Although teams may try to take things one race at a time, Rob Smedley says the pressure of being in an F1 World Championship battle impacts their decision-making abilities.

Having been part of a World Championship battle in the past, F1 Director of Data Systems, Rob Smedley, believes teams can be affected by pressure when it comes to things like car setup and race strategy. Smedley served as Race Engineer to Felipe Massa when the Brazilian battled it out with Lewis Hamilton for the 2008 World Championship. Massa missed out on the title by just one point after Hamilton famously passed Toyota's Timo Glock in the final corners of the season-ending Brazilian Grand Prix. With the fight between Hamilton and Max Verstappen still undecided heading into the final five races of the 2021 season, Smedley says it's difficult for teams not to let pressure affect their thinking given the prize that is at stake. "I think it does," Smedley said on the Beyond the Grid podcast, when asked if pressure can affect a team's judgment. "I think the job of the most senior people in the team is to minimise that effect as much as possible, but I don't think you can ever, even if it's just in your subconscious, you can't get rid of the fact of the size of the prize on the table. "It's not just a race win or something like that, it's a Formula 1 World Championship, probably the most difficult sporting trophy to win on the planet, [and] definitely one of the most hotly contested."

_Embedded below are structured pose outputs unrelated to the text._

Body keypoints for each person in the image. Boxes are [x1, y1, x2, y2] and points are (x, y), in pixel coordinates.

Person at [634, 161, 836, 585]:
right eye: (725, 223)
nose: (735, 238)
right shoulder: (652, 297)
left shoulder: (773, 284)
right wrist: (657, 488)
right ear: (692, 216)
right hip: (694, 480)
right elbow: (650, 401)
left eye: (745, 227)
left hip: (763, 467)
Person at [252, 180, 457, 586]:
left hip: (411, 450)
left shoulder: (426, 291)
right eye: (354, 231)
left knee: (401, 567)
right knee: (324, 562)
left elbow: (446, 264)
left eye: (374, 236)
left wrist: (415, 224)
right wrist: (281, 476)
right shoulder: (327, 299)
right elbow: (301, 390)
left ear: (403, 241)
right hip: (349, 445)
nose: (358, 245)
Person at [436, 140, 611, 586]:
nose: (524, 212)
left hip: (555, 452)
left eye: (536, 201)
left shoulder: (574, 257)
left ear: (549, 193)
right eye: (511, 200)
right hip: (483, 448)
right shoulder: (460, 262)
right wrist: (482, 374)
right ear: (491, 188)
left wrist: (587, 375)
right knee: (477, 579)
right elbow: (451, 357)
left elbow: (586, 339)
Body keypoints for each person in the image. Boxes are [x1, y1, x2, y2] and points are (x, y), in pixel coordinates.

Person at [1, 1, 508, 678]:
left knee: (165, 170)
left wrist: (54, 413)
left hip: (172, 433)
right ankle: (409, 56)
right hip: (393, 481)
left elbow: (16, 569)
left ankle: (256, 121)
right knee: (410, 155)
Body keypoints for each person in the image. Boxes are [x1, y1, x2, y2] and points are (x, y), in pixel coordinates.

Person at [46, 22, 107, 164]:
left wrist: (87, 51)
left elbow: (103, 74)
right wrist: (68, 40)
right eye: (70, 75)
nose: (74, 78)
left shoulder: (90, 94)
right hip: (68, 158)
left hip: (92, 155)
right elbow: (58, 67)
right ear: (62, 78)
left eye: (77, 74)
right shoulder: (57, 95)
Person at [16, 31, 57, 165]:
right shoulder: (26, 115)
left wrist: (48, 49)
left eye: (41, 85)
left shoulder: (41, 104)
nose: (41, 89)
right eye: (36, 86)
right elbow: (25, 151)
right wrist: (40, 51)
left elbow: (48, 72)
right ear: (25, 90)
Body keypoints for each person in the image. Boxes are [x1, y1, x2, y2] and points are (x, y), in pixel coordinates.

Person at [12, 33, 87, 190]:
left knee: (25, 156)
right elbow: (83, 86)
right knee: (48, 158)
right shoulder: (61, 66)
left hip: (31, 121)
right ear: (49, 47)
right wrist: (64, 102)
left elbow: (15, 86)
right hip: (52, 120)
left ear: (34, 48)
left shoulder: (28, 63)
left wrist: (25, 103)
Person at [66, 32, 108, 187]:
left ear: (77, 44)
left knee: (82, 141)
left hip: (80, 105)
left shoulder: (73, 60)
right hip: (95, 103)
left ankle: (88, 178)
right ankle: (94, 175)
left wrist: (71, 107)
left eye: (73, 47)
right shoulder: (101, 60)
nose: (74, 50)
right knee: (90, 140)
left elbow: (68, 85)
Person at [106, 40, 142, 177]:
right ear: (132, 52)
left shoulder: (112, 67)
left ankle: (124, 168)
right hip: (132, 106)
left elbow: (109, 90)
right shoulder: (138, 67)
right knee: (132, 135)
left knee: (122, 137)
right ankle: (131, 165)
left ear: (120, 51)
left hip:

"You simply can't help it"

Smedley added that while teams may try to focus on one race at time, they simply can't help but let what's at stake affect their thinking. "It's the old adage, you [have] just got to take one race at a time, you shouldn't be looking beyond that particular event that you're in, but you can't help it, you just simply cannot help it," Smedley added. "And as those races get less and less, you get down to three races to go, the penultimate race, the final race, that is so difficult not to let that be part of your thinking. "So I think that it does affect decisions. You do sometimes make a different decision when you're in a World Championship dogfight than you would if it was just that particular weekend that you're gambling on. "As I said, it's the job of the senior management to minimise that as much as possible."